WORK INSTRUCTION> The answer should consist of every line in the material below that has the word "Audio".

=== THE RECORDS ===

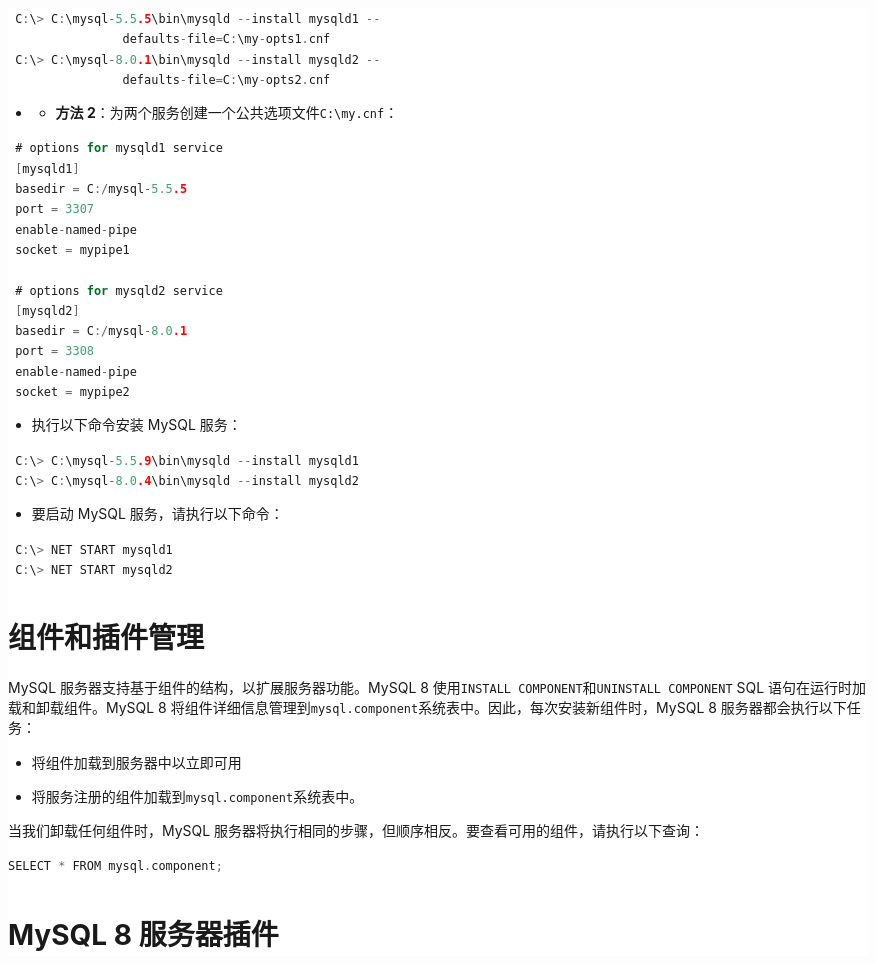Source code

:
 ```go
 C:\> C:\mysql-5.5.5\bin\mysqld --install mysqld1 --
                defaults-file=C:\my-opts1.cnf
 C:\> C:\mysql-8.0.1\bin\mysqld --install mysqld2 --
                defaults-file=C:\my-opts2.cnf
```

+   +   **方法 2**：为两个服务创建一个公共选项文件`C:\my.cnf`：

```go
 # options for mysqld1 service
 [mysqld1]
 basedir = C:/mysql-5.5.5
 port = 3307
 enable-named-pipe
 socket = mypipe1

 # options for mysqld2 service
 [mysqld2]
 basedir = C:/mysql-8.0.1
 port = 3308
 enable-named-pipe
 socket = mypipe2
```

+   执行以下命令安装 MySQL 服务：

```go
 C:\> C:\mysql-5.5.9\bin\mysqld --install mysqld1
 C:\> C:\mysql-8.0.4\bin\mysqld --install mysqld2
```

+   要启动 MySQL 服务，请执行以下命令：

```go
 C:\> NET START mysqld1
 C:\> NET START mysqld2
```

# 组件和插件管理

MySQL 服务器支持基于组件的结构，以扩展服务器功能。MySQL 8 使用`INSTALL COMPONENT`和`UNINSTALL COMPONENT` SQL 语句在运行时加载和卸载组件。MySQL 8 将组件详细信息管理到`mysql.component`系统表中。因此，每次安装新组件时，MySQL 8 服务器都会执行以下任务：

+   将组件加载到服务器中以立即可用

+   将服务注册的组件加载到`mysql.component`系统表中。

当我们卸载任何组件时，MySQL 服务器将执行相同的步骤，但顺序相反。要查看可用的组件，请执行以下查询：

```go
SELECT * FROM mysql.component;
```

# MySQL 8 服务器插件
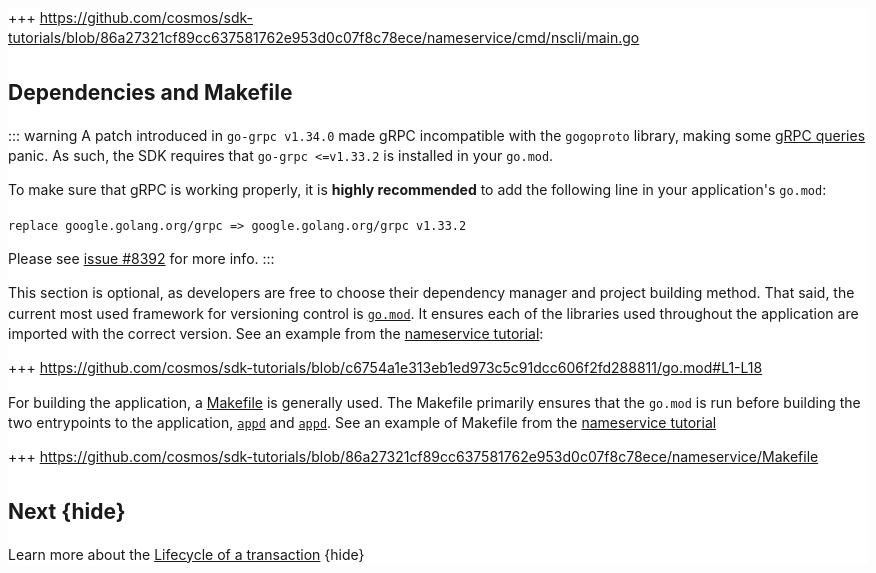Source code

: +++ https://github.com/cosmos/sdk-tutorials/blob/86a27321cf89cc637581762e953d0c07f8c78ece/nameservice/cmd/nscli/main.go

## Dependencies and Makefile

::: warning
A patch introduced in `go-grpc v1.34.0` made gRPC incompatible with the `gogoproto` library, making some [gRPC queries](https://github.com/cosmos/cosmos-sdk/issues/8426) panic. As such, the SDK requires that `go-grpc <=v1.33.2` is installed in your `go.mod`.

To make sure that gRPC is working properly, it is **highly recommended** to add the following line in your application's `go.mod`:

```
replace google.golang.org/grpc => google.golang.org/grpc v1.33.2
```

Please see [issue #8392](https://github.com/cosmos/cosmos-sdk/issues/8392) for more info.
:::

This section is optional, as developers are free to choose their dependency manager and project building method. That said, the current most used framework for versioning control is [`go.mod`](https://github.com/golang/go/wiki/Modules). It ensures each of the libraries used throughout the application are imported with the correct version. See an example from the [nameservice tutorial](https://github.com/cosmos/sdk-tutorials/tree/master/nameservice):

+++ https://github.com/cosmos/sdk-tutorials/blob/c6754a1e313eb1ed973c5c91dcc606f2fd288811/go.mod#L1-L18

For building the application, a [Makefile](https://en.wikipedia.org/wiki/Makefile) is generally used. The Makefile primarily ensures that the `go.mod` is run before building the two entrypoints to the application, [`appd`](#node-client) and [`appd`](#application-interface). See an example of Makefile from the [nameservice tutorial](https://tutorials.cosmos.network/nameservice/tutorial/00-intro.html)

+++ https://github.com/cosmos/sdk-tutorials/blob/86a27321cf89cc637581762e953d0c07f8c78ece/nameservice/Makefile

## Next {hide}

Learn more about the [Lifecycle of a transaction](./tx-lifecycle.md) {hide}
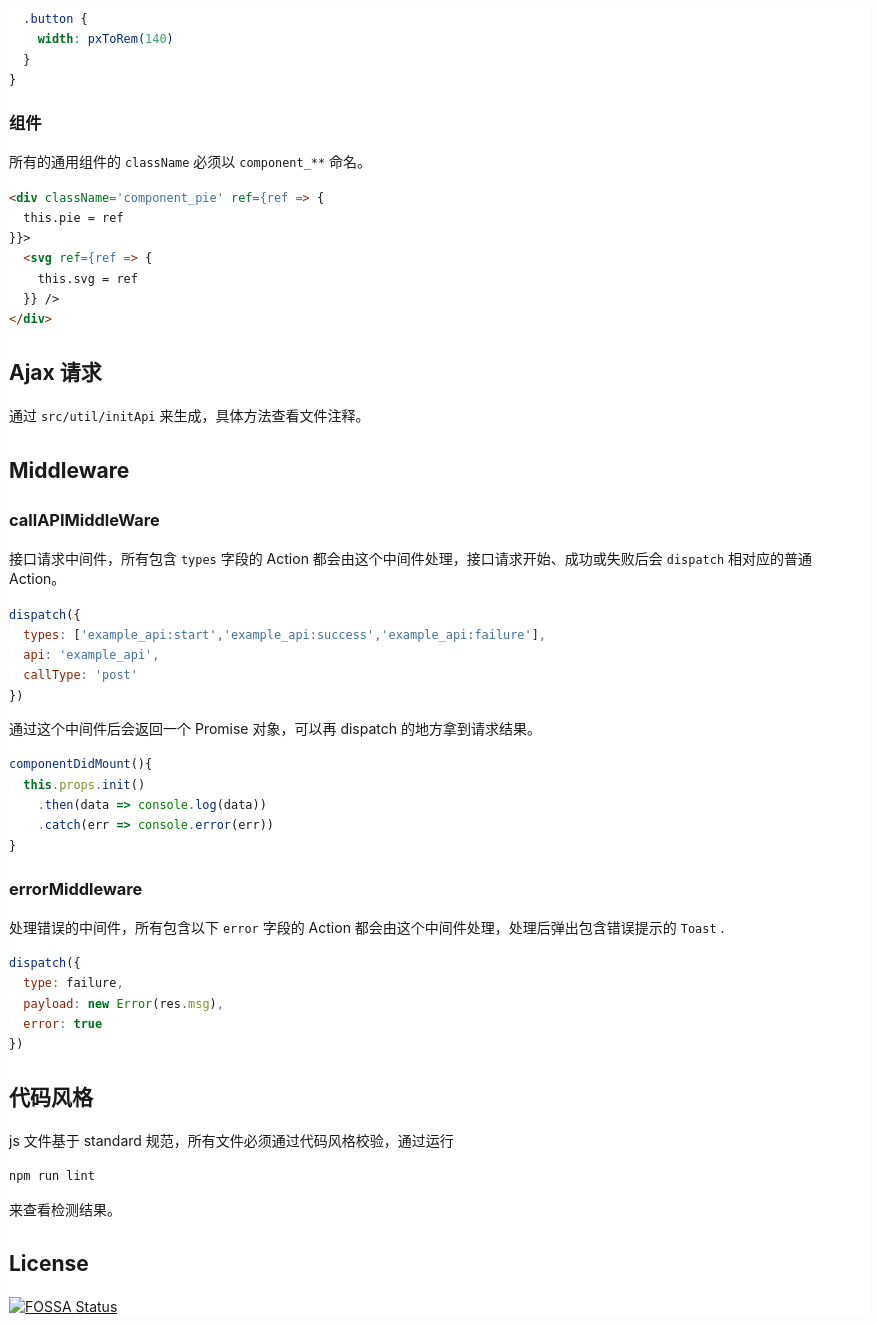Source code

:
 ```scss
  .button {
    width: pxToRem(140)
  }
}
```

### 组件
所有的通用组件的 `className` 必须以 `component_**` 命名。
```html
<div className='component_pie' ref={ref => {
  this.pie = ref
}}>
  <svg ref={ref => {
    this.svg = ref
  }} />
</div>
```
## Ajax 请求
通过 `src/util/initApi` 来生成，具体方法查看文件注释。
## Middleware
### callAPIMiddleWare
接口请求中间件，所有包含 `types` 字段的 Action 都会由这个中间件处理，接口请求开始、成功或失败后会 `dispatch` 相对应的普通 Action。
```js
dispatch({
  types: ['example_api:start','example_api:success','example_api:failure'],
  api: 'example_api',
  callType: 'post'
})
```
通过这个中间件后会返回一个 Promise 对象，可以再 dispatch 的地方拿到请求结果。
```js
componentDidMount(){
  this.props.init()
    .then(data => console.log(data))
    .catch(err => console.error(err))
}
```
### errorMiddleware
处理错误的中间件，所有包含以下 `error` 字段的 Action 都会由这个中间件处理，处理后弹出包含错误提示的 `Toast` .
```js
dispatch({
  type: failure,
  payload: new Error(res.msg),
  error: true
})
```
## 代码风格
js 文件基于 standard 规范，所有文件必须通过代码风格校验，通过运行
```bash
npm run lint
```
来查看检测结果。


## License
[![FOSSA Status](https://app.fossa.io/api/projects/git%2Bgithub.com%2Fkisnows%2Fspart.svg?type=large)](https://app.fossa.io/projects/git%2Bgithub.com%2Fkisnows%2Fspart?ref=badge_large)
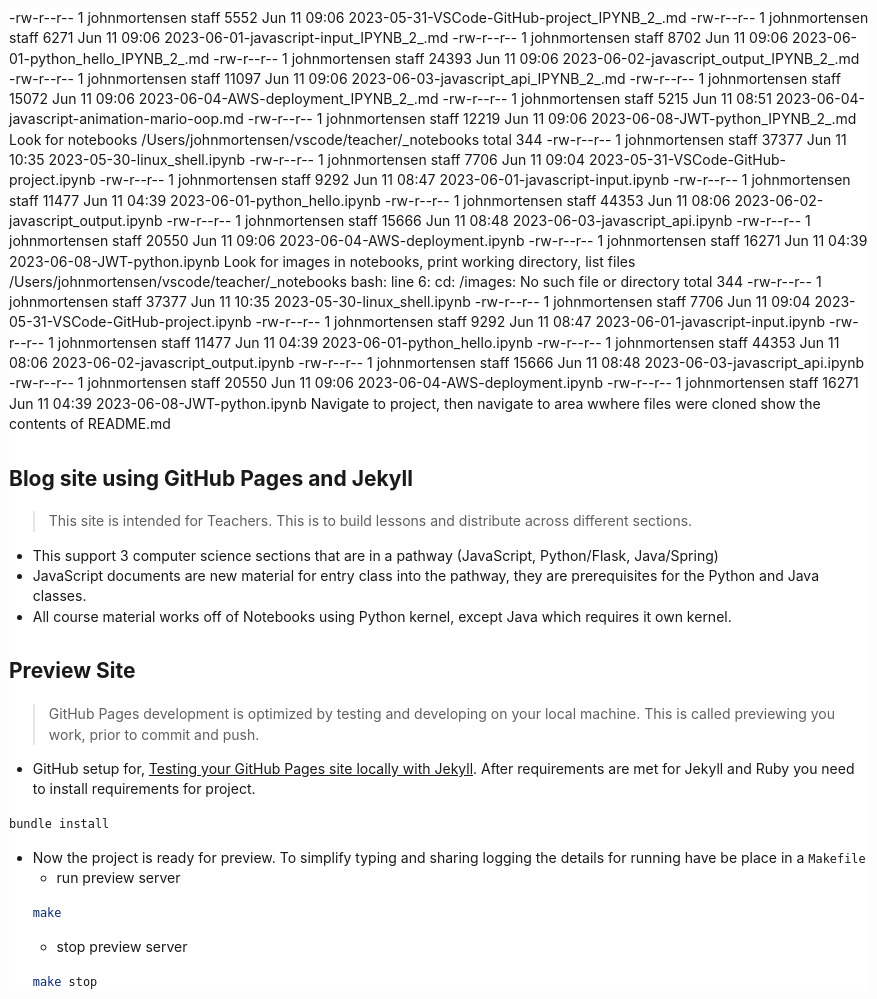 -rw-r--r--  1 johnmortensen  staff   5552 Jun 11 09:06 2023-05-31-VSCode-GitHub-project_IPYNB_2_.md
-rw-r--r--  1 johnmortensen  staff   6271 Jun 11 09:06 2023-06-01-javascript-input_IPYNB_2_.md
-rw-r--r--  1 johnmortensen  staff   8702 Jun 11 09:06 2023-06-01-python_hello_IPYNB_2_.md
-rw-r--r--  1 johnmortensen  staff  24393 Jun 11 09:06 2023-06-02-javascript_output_IPYNB_2_.md
-rw-r--r--  1 johnmortensen  staff  11097 Jun 11 09:06 2023-06-03-javascript_api_IPYNB_2_.md
-rw-r--r--  1 johnmortensen  staff  15072 Jun 11 09:06 2023-06-04-AWS-deployment_IPYNB_2_.md
-rw-r--r--  1 johnmortensen  staff   5215 Jun 11 08:51 2023-06-04-javascript-animation-mario-oop.md
-rw-r--r--  1 johnmortensen  staff  12219 Jun 11 09:06 2023-06-08-JWT-python_IPYNB_2_.md
Look for notebooks
/Users/johnmortensen/vscode/teacher/_notebooks
total 344
-rw-r--r--  1 johnmortensen  staff  37377 Jun 11 10:35 2023-05-30-linux_shell.ipynb
-rw-r--r--  1 johnmortensen  staff   7706 Jun 11 09:04 2023-05-31-VSCode-GitHub-project.ipynb
-rw-r--r--  1 johnmortensen  staff   9292 Jun 11 08:47 2023-06-01-javascript-input.ipynb
-rw-r--r--  1 johnmortensen  staff  11477 Jun 11 04:39 2023-06-01-python_hello.ipynb
-rw-r--r--  1 johnmortensen  staff  44353 Jun 11 08:06 2023-06-02-javascript_output.ipynb
-rw-r--r--  1 johnmortensen  staff  15666 Jun 11 08:48 2023-06-03-javascript_api.ipynb
-rw-r--r--  1 johnmortensen  staff  20550 Jun 11 09:06 2023-06-04-AWS-deployment.ipynb
-rw-r--r--  1 johnmortensen  staff  16271 Jun 11 04:39 2023-06-08-JWT-python.ipynb
Look for images in notebooks, print working directory, list files
/Users/johnmortensen/vscode/teacher/_notebooks
bash: line 6: cd: /images: No such file or directory
total 344
-rw-r--r--  1 johnmortensen  staff  37377 Jun 11 10:35 2023-05-30-linux_shell.ipynb
-rw-r--r--  1 johnmortensen  staff   7706 Jun 11 09:04 2023-05-31-VSCode-GitHub-project.ipynb
-rw-r--r--  1 johnmortensen  staff   9292 Jun 11 08:47 2023-06-01-javascript-input.ipynb
-rw-r--r--  1 johnmortensen  staff  11477 Jun 11 04:39 2023-06-01-python_hello.ipynb
-rw-r--r--  1 johnmortensen  staff  44353 Jun 11 08:06 2023-06-02-javascript_output.ipynb
-rw-r--r--  1 johnmortensen  staff  15666 Jun 11 08:48 2023-06-03-javascript_api.ipynb
-rw-r--r--  1 johnmortensen  staff  20550 Jun 11 09:06 2023-06-04-AWS-deployment.ipynb
-rw-r--r--  1 johnmortensen  staff  16271 Jun 11 04:39 2023-06-08-JWT-python.ipynb
Navigate to project, then navigate to area wwhere files were cloned
show the contents of README.md

## Blog site using GitHub Pages and Jekyll
> This site is intended for Teachers.   This is to build lessons and distribute across different sections.
- This support 3 computer science sections that are in a pathway (JavaScript, Python/Flask, Java/Spring)
- JavaScript documents are new material for entry class into the pathway, they are prerequisites for the Python and Java classes.
- All course material works off of Notebooks using Python kernel, except Java which requires it own kernel.

## Preview Site 
> GitHub Pages development is optimized by testing and developing on your local machine.  This is called previewing you work, prior to commit and push. 
- GitHub setup for, [Testing your GitHub Pages site locally with Jekyll](https://docs.github.com/en/pages/setting-up-a-github-pages-site-with-jekyll/testing-your-github-pages-site-locally-with-jekyll).  After requirements are met for Jekyll and Ruby you need to install requirements for project.
```bash
bundle install
```
- Now the project is ready for preview.  To simplify typing and sharing logging the details for running have be place in a ```Makefile```
    - run preview server
    ```bash
    make
    ```
    - stop preview server
    ```bash
    make stop
    ```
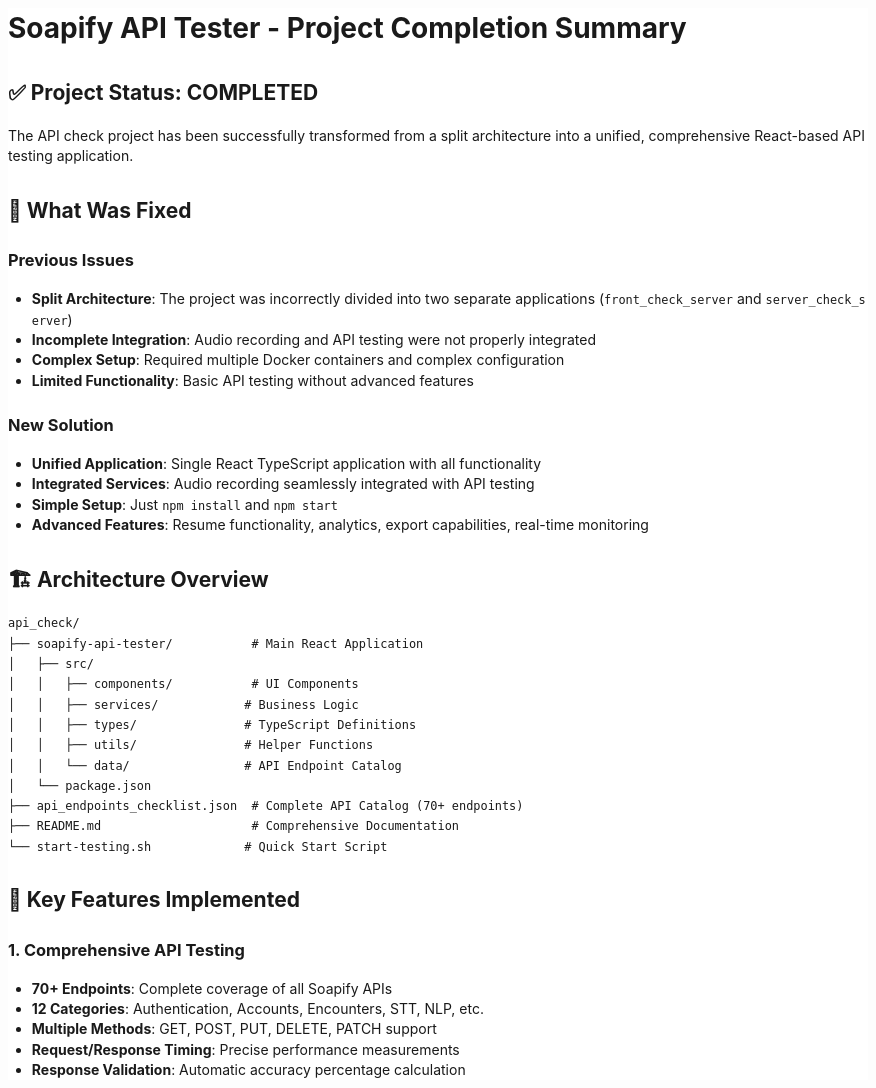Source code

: # Soapify API Tester - Project Completion Summary

## ✅ Project Status: COMPLETED

The API check project has been successfully transformed from a split architecture into a unified, comprehensive React-based API testing application.

## 🔄 What Was Fixed

### Previous Issues
- **Split Architecture**: The project was incorrectly divided into two separate applications (`front_check_server` and `server_check_server`)
- **Incomplete Integration**: Audio recording and API testing were not properly integrated
- **Complex Setup**: Required multiple Docker containers and complex configuration
- **Limited Functionality**: Basic API testing without advanced features

### New Solution
- **Unified Application**: Single React TypeScript application with all functionality
- **Integrated Services**: Audio recording seamlessly integrated with API testing
- **Simple Setup**: Just `npm install` and `npm start`
- **Advanced Features**: Resume functionality, analytics, export capabilities, real-time monitoring

## 🏗 Architecture Overview

```
api_check/
├── soapify-api-tester/           # Main React Application
│   ├── src/
│   │   ├── components/           # UI Components
│   │   ├── services/            # Business Logic
│   │   ├── types/               # TypeScript Definitions
│   │   ├── utils/               # Helper Functions
│   │   └── data/                # API Endpoint Catalog
│   └── package.json
├── api_endpoints_checklist.json  # Complete API Catalog (70+ endpoints)
├── README.md                     # Comprehensive Documentation
└── start-testing.sh             # Quick Start Script
```

## 🚀 Key Features Implemented

### 1. Comprehensive API Testing
- **70+ Endpoints**: Complete coverage of all Soapify APIs
- **12 Categories**: Authentication, Accounts, Encounters, STT, NLP, etc.
- **Multiple Methods**: GET, POST, PUT, DELETE, PATCH support
- **Request/Response Timing**: Precise performance measurements
- **Response Validation**: Automatic accuracy percentage calculation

===

REPLY>
- **Incomplete Integration**: Audio recording and API testing were not properly integrated
- **Integrated Services**: Audio recording seamlessly integrated with API testing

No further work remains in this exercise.